The observations are the accumulated data from all of astronomy, combined with knowledge of matters here on Earth, such as the spectra of the chemical elements and things like that.

The big picture is that we construct a model. That is, we make a hypothesis about what the universe is like, and deduce what would be observed if the hypothesis is right, and what kind of observations might show the hypothesis to be wrong if it is wrong. One such hypothesis is that the fields studied in quantum field theory extend everywhere, with the result that leptons elsewhere have all the same properties as the ones near to us. This then underpins a model.

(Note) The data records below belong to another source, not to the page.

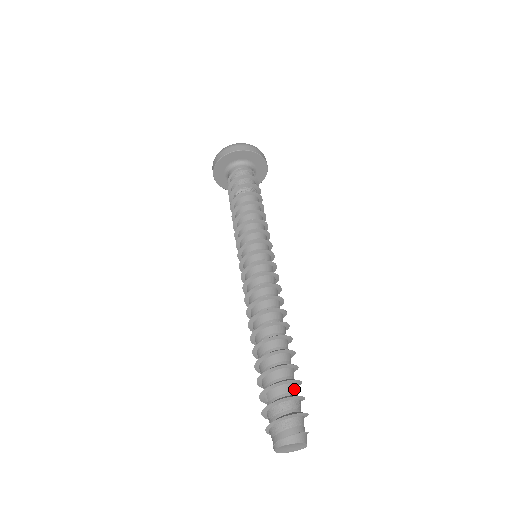
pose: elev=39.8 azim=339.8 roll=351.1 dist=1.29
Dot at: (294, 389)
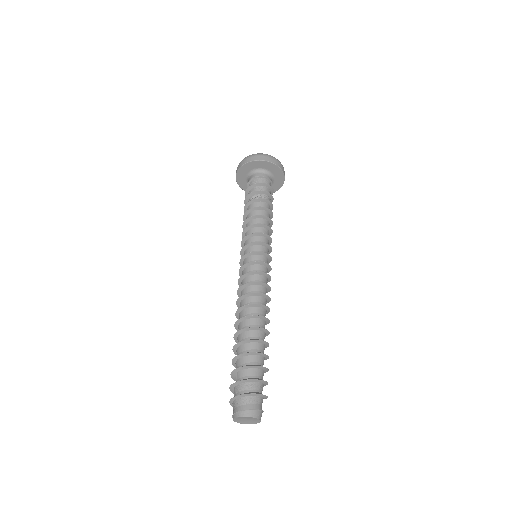
Dot at: (260, 374)
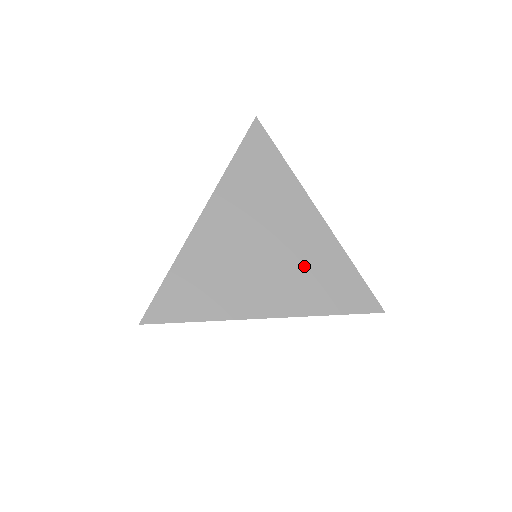
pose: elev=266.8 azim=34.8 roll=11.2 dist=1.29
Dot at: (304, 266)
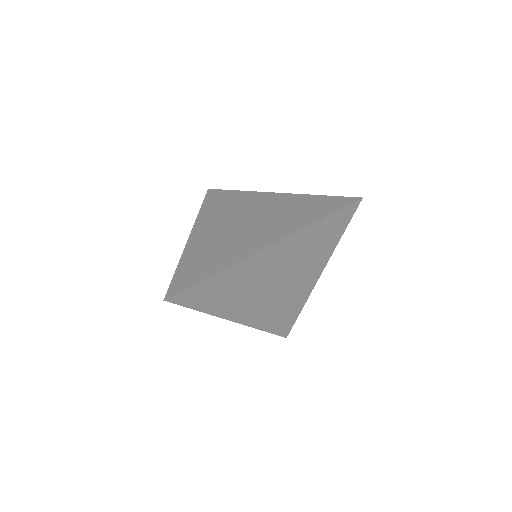
Dot at: (280, 214)
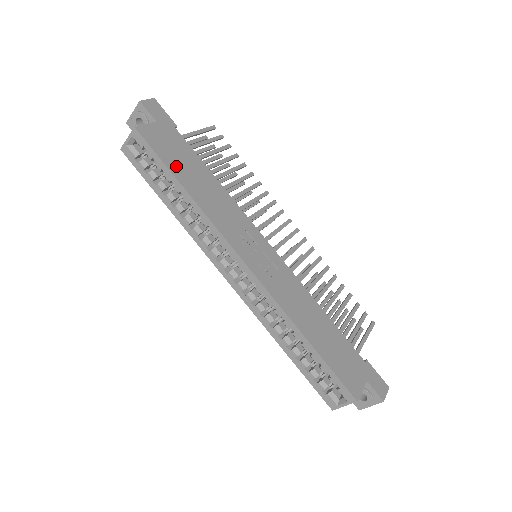
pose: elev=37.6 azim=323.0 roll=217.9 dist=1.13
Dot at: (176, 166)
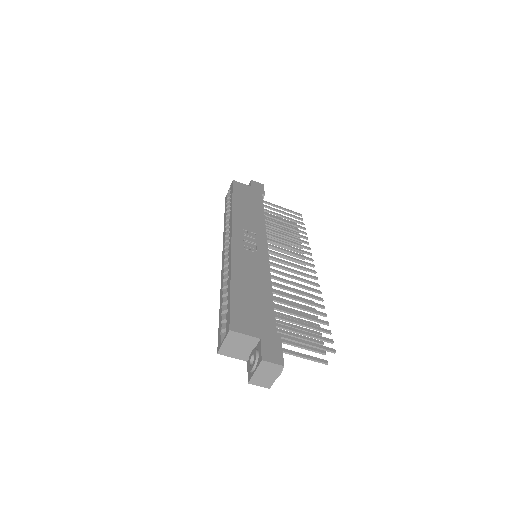
Dot at: (240, 197)
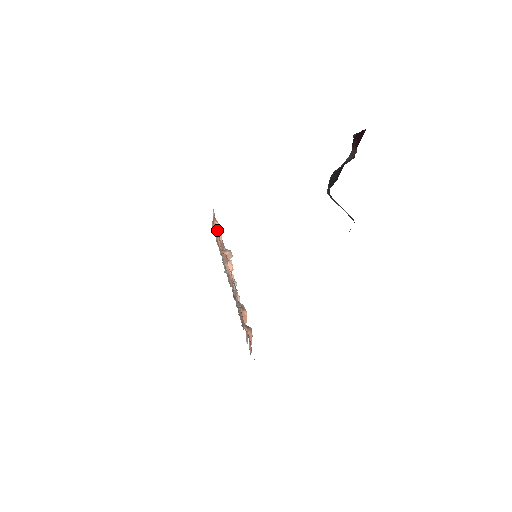
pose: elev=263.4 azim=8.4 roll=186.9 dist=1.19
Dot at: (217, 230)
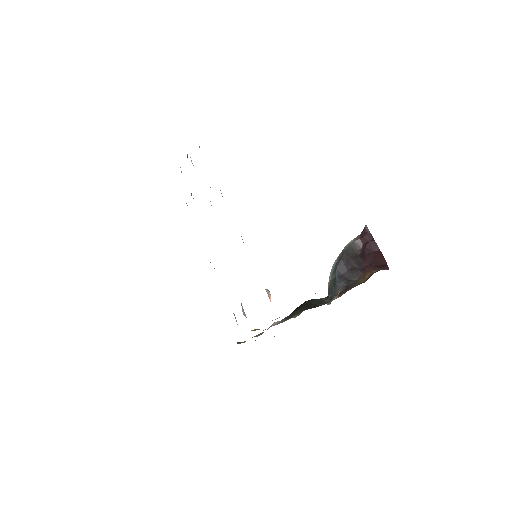
Dot at: occluded
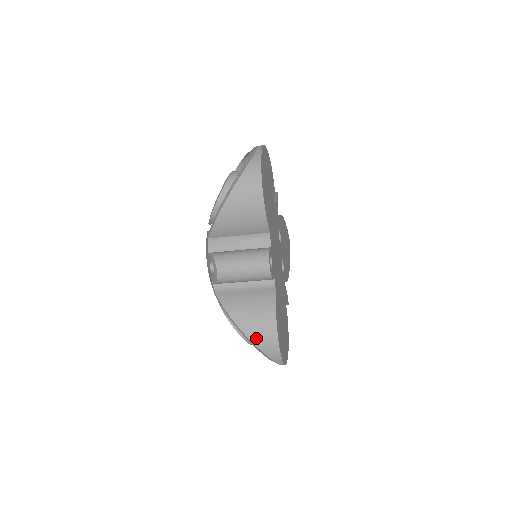
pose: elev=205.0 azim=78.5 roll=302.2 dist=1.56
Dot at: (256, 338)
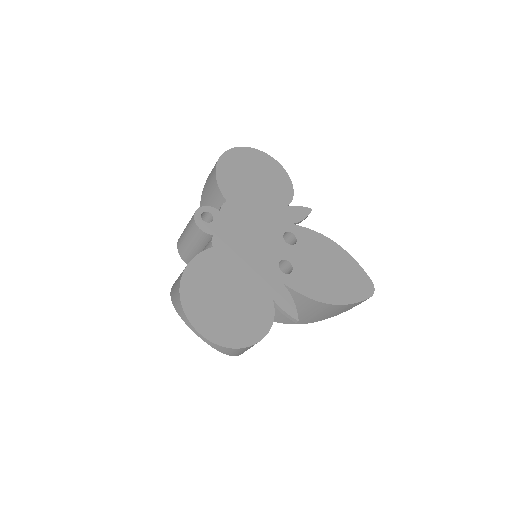
Dot at: (173, 291)
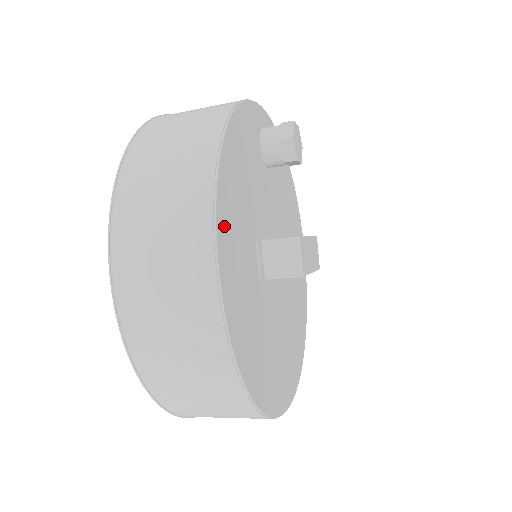
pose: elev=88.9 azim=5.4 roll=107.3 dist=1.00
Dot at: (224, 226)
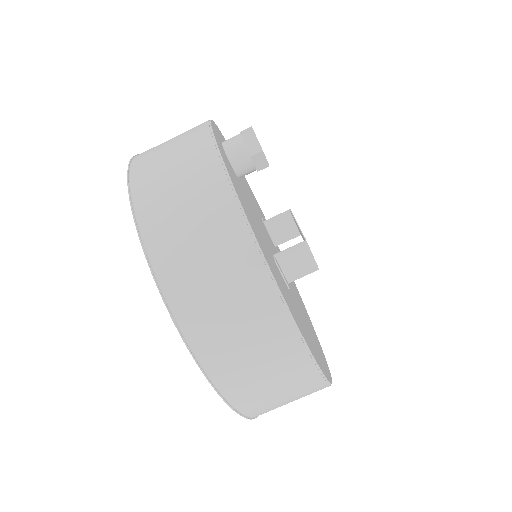
Dot at: (281, 289)
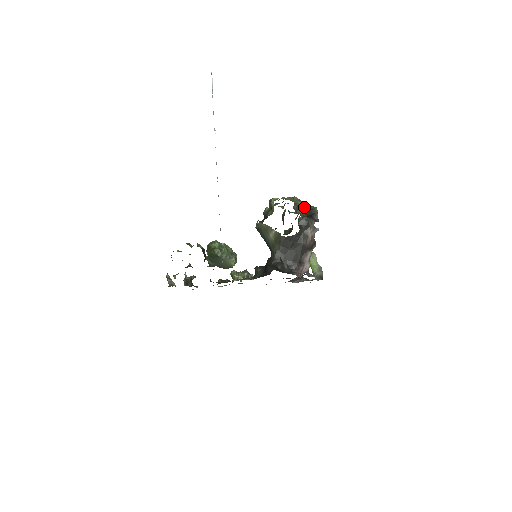
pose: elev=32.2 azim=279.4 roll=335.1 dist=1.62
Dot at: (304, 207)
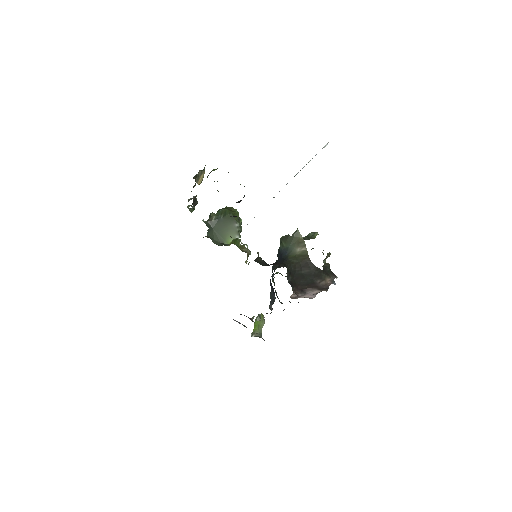
Dot at: occluded
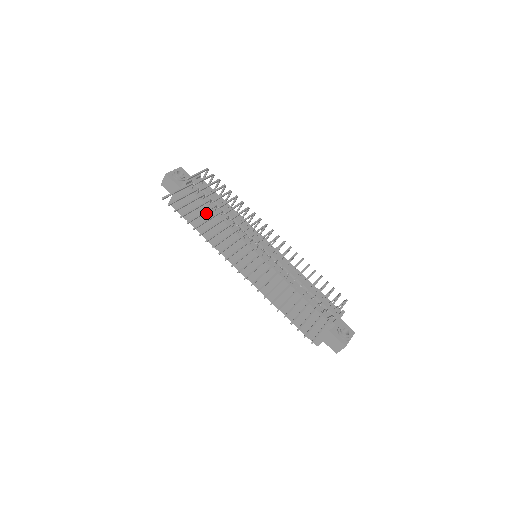
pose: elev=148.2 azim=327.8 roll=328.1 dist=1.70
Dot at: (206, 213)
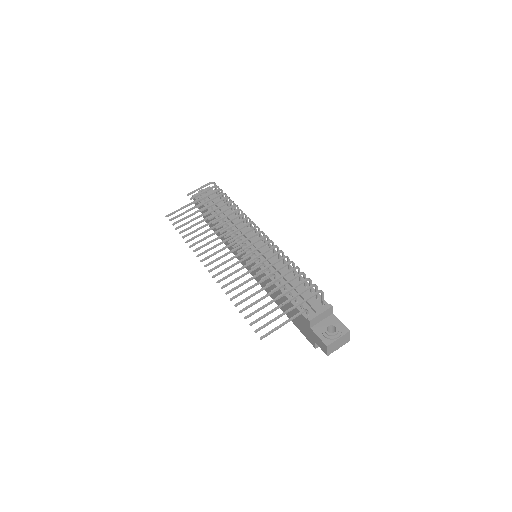
Dot at: (216, 223)
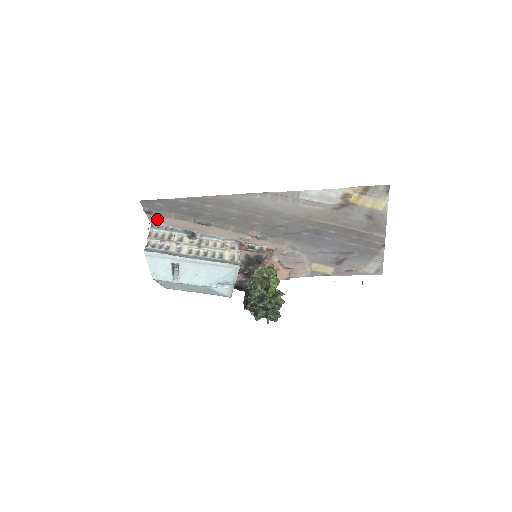
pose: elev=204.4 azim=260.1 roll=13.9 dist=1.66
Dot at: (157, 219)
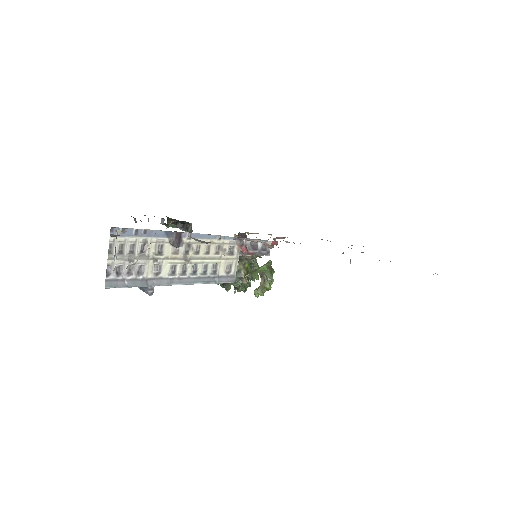
Dot at: occluded
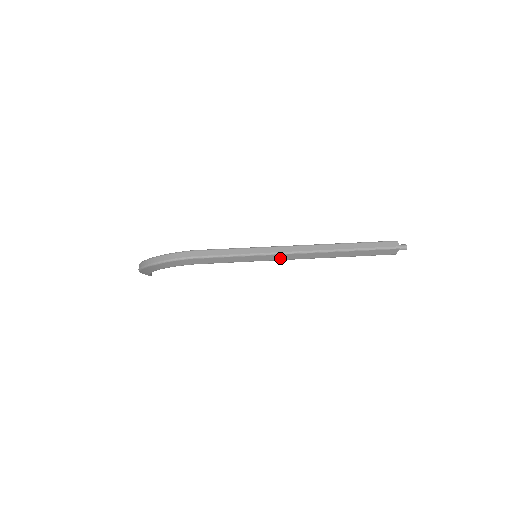
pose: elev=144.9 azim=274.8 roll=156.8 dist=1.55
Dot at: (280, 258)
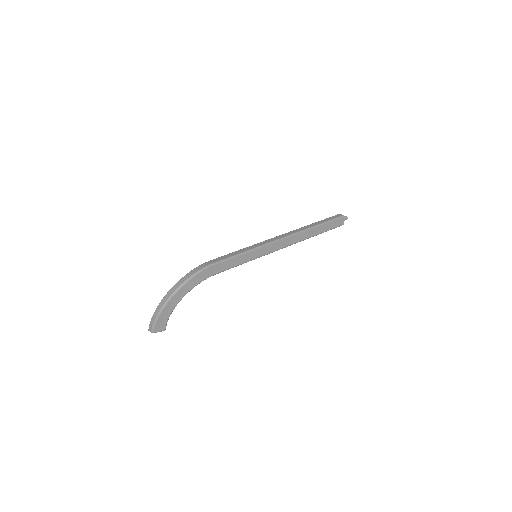
Dot at: (276, 248)
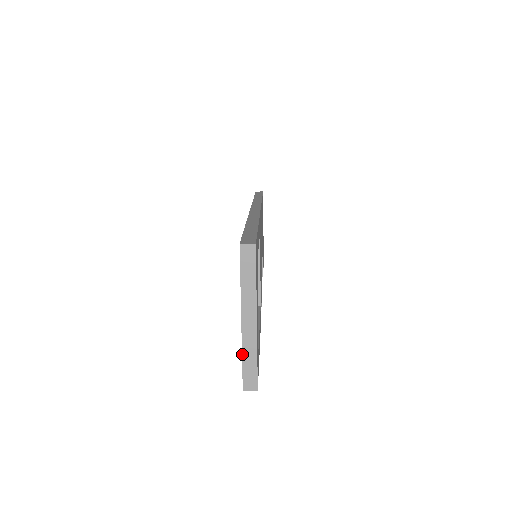
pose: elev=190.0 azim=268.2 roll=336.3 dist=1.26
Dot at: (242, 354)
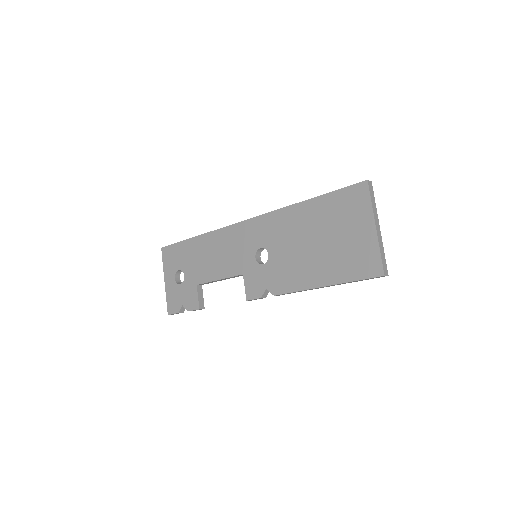
Dot at: (380, 250)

Once combined with general relativity, the model is consistent with observations and is as simple as we know how to make it such that the consistency holds. If anyone wishes to doubt the model, they are free to do so, and invited to propose another model. If some other model matches observations and is deemed simpler than the one currently having wide acceptance, then the other model will, either quickly or gradually, gain acceptance.

What this means is that if someone wishes to propose that leptons elsewhere are different to the ones near to us, then they are invited to make that proposal more concrete by showing how it is part of a consistent and elegant model of the relevant quantum fields etc. It is VERY hard to do that. Theoretical physicists do try to explore models of this kind, but the proposal runs into all sorts of difficulties and it seems that it can't be made to work. So this amounts to evidence, or a suggestion (not a proof, not a demonstration) that the standard model is right (I mean the one in which leptons elsewhere are like the ones near to us, and the universe is expanding), or at least it is right in this respect: that quantum fields are the same everywhere, or at least in most of the observable universe.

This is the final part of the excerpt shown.